▶ [DETALHES DO PROBLEMA]: Reescreva a parte da entrevista entre "IHU – Qual o" e "agenda da esquerda?", inclusive, substituindo "sangria" por "erosão".

▶ [TRECHO SELECIONADO]:
━━━━━━━━━━━━━━━━
IHU – Qual o papel da sociedade civil na mobilização de uma agenda que não seja apenas estancar a sangria dos direitos sociais, mas de garantir avanços na agenda da esquerda?

Moysés Pinto Neto – Todo. Mas para isso, é preciso que os agentes políticos com o poder da caneta consigam dar eco às demandas. O fantasma de 2013 está aí: escolheram ignorar as ruas e as demandas das ruas, por exemplo em relação ao transporte, e a revolta caiu no colo da direita e, depois, da extrema direita. Hoje, a esquerda tem medo das ruas. As ruas são dos bolsonaristas. Por que será? Pode-se dizer que as estruturas estéticas da militância da esquerda – o carro de som, os discursos chatos, as bandeiras – sejam bem pouco entusiasmantes para a juventude e a população em geral. Mas é mais que isso: você não sai dia e noite na rua para perder ou ser ignorado. Você quer ter alguma esperança de que suas demandas sejam escutadas. Se Lula é refém da “Frente Ampla” e cada vez mais dá espaço aos tecnocratas do centro, por que os partidos, que não estão sujeitos ao controle governamental (ao menos teoricamente…), não começam a convocar um movimento?

Em 2013, tudo começou com algumas dezenas, que se transformam em centenas, milhares e milhões. O medo é que a direita se aproveite para desestabilizar o governo. Que estamos sentados sobre um arranjo frágil. É verdade. Mas esse arranjo frágil pode ser nossa última chance. Depois de Lula, o que virá? Sabemos que o Presidente tem um carisma excepcional, mas e depois? Hoje, são os fascistas que controlam o Congresso. Se o outro lado tem receio de ir para as ruas, como vai se organizar para enfrentá-lo? Há uma aposta muito ruim do Lula, que vem desde a Dilma, que passa pela ideia de fazer um bom governo e passar o bastão para algum tecnocrata do PT. Há vários candidatos no ministério. Mas será que ele, ou ela, aguenta o tranco? Já vimos o que aconteceu com Dilma. Um político de esquerda sem base social é um político de direita sem poder. Por isso, sim, a sociedade civil é decisiva, e só ela pode confrontar o poder burocrático e oligárquico do Congresso, mas para isso ela precisa ser convocada, valorizada, pautada. Nada disso está acontecendo.

IHU – Tal como diria um de nossos mais frutíferos pensadores contemporâneos, Ailton Krenak, como adiar o fim do mundo?

Moysés Pinto Neto – Os mundos têm fim, a questão é se esse fim significa uma disseminação ou um extermínio. Hoje, nosso fim do mundo é de extermínio. Ele já está com seu fim decretado, porque será impossível manter as coisas como estão com as mudanças climáticas. Gosto do lema “Outro fim do mundo é possível”, assim como do “adiar”, que remete não a um mundo infinito no tempo, mas uma certa suficiência provisória (“adiar”). Para mim, a questão é atrelada à suficiência. Distribuir o que já se tem mais e melhor, e saber reconhecer quando já é o bastante. Entender que não se trata de um limite objetivo, espécie de muro que não se ultrapassa, e sim um certo lidar com a finitude que não mira um ideal inalcançável, mas sabe lidar com um presente que, com defeitos e qualidades, vale a pena.
━━━━━━━━━━━━━━━━
▶ [LISTA DE REGISTROS]:
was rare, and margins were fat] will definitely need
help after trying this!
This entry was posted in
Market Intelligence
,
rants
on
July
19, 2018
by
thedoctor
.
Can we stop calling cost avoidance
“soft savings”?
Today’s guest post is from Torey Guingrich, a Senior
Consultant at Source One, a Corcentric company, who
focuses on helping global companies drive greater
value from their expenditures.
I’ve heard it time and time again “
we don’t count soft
━━━━━━━━━━━━━━━━
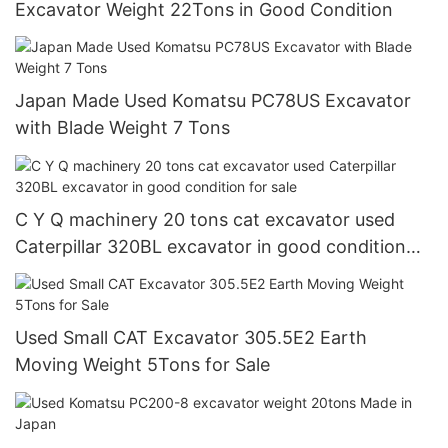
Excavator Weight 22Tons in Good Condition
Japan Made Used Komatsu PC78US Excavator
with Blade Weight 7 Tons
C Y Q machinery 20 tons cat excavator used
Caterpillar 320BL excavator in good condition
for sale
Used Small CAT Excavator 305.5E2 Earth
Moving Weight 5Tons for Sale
━━━━━━━━━━━━━━━━
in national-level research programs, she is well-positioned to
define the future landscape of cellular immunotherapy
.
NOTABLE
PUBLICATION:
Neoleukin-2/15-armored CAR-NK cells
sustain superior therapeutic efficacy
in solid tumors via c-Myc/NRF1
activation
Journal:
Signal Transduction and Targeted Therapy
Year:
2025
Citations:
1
━━━━━━━━━━━━━━━━
▶ [SOLUÇÃO DO PROBLEMA]:
IHU – Qual o papel da sociedade civil na mobilização de uma agenda que não seja apenas estancar a erosão dos direitos sociais, mas de garantir avanços na agenda da esquerda?